🤖 AI Summary
This work proposes the first fully Mamba-based contrastive vision-language pretraining model to address key limitations of conventional CLIP architectures, which rely on Vision Transformers and suffer from sensitivity to spurious correlations, high computational costs, and fixed context constraints. The proposed approach employs VMamba as the visual encoder and an autoregressive Mamba as the text encoder, eliminating positional encoding interpolation and enabling variable-resolution inputs. This design overcomes context length limitations while enhancing cross-modal alignment and out-of-distribution robustness.
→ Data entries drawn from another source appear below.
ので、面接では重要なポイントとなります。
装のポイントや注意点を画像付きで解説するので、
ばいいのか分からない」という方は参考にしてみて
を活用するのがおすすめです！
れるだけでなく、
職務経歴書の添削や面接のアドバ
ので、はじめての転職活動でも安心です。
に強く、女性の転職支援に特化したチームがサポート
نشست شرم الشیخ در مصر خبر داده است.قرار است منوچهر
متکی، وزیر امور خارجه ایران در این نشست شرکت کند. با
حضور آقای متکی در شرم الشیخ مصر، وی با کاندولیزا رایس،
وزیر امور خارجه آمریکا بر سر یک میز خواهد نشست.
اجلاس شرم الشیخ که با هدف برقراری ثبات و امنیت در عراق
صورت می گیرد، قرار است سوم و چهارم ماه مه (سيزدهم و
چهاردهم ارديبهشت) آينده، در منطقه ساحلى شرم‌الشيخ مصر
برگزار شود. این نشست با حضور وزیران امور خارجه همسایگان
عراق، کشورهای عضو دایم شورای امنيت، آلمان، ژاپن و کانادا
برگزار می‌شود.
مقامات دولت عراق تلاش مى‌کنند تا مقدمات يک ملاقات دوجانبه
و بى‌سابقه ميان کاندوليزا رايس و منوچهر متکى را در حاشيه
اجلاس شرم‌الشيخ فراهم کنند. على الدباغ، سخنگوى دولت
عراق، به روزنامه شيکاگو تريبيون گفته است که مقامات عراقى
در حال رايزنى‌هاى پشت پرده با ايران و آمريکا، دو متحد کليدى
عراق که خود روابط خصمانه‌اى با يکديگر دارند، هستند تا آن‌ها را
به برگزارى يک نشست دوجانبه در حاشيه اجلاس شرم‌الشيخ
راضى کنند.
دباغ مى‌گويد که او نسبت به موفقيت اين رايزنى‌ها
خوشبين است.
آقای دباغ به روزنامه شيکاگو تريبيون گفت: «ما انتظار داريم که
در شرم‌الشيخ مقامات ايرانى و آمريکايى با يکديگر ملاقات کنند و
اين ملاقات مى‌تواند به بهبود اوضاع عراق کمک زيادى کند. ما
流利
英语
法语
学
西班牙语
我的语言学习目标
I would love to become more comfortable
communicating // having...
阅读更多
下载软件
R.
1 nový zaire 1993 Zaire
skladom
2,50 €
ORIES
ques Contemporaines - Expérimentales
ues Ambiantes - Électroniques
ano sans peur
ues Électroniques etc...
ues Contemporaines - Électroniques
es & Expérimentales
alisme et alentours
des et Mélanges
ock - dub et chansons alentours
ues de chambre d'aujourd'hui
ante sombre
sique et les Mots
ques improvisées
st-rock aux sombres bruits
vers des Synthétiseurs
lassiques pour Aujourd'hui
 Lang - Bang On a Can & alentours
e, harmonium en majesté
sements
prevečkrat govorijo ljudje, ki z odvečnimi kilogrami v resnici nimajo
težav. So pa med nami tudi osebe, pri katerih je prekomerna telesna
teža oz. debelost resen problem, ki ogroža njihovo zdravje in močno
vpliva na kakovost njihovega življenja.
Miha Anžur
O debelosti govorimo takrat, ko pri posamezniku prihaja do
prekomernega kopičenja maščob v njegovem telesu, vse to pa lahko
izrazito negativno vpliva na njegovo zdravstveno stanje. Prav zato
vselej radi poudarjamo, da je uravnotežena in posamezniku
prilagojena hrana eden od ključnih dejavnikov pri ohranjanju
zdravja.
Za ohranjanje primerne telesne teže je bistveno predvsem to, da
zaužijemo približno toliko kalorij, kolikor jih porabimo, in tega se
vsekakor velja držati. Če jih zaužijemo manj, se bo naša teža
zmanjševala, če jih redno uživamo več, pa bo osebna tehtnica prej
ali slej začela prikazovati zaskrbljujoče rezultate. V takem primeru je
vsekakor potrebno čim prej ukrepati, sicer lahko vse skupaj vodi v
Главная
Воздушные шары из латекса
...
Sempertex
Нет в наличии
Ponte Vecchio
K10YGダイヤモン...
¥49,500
Experimental results demonstrate that the model surpasses CLIP-ViT-B by 7.5% on ImageNet-O, achieves a 6.6% improvement in retrieval accuracy at 16× training resolution, and reduces memory consumption by 5× and FLOPs by 1.8×.
📝 Abstract
Contrastive Language-Image Pre-training (CLIP) relies on Vision Transformers whose attention mechanism is susceptible to spurious correlations, and scales quadratically with resolution. To address these limitations, We present CLIMP, the first fully Mamba-based contrastive vision-language model that replaces both the vision and text encoders with Mamba. The new architecture encodes sequential structure in both vision and language, with VMamba capturing visual spatial inductive biases, reducing reliance on spurious correlations and producing an embedding space favorable for cross-modal retrieval and out-of-distribution robustness-surpassing OpenAI's CLIP-ViT-B by 7.5% on ImageNet-O. CLIMP naturally supports variable input resolutions without positional encoding interpolation or specialized training, achieving up to 6.6% higher retrieval accuracy at 16x training resolution while using 5x less memory and 1.8x fewer FLOPs. The autoregressive text encoder further overcomes CLIP's fixed context limitation, enabling dense captioning retrieval. Our findings suggest that Mamba exhibits advantageous properties for vision-language learning, making it a compelling alternative to Transformer-based CLIP.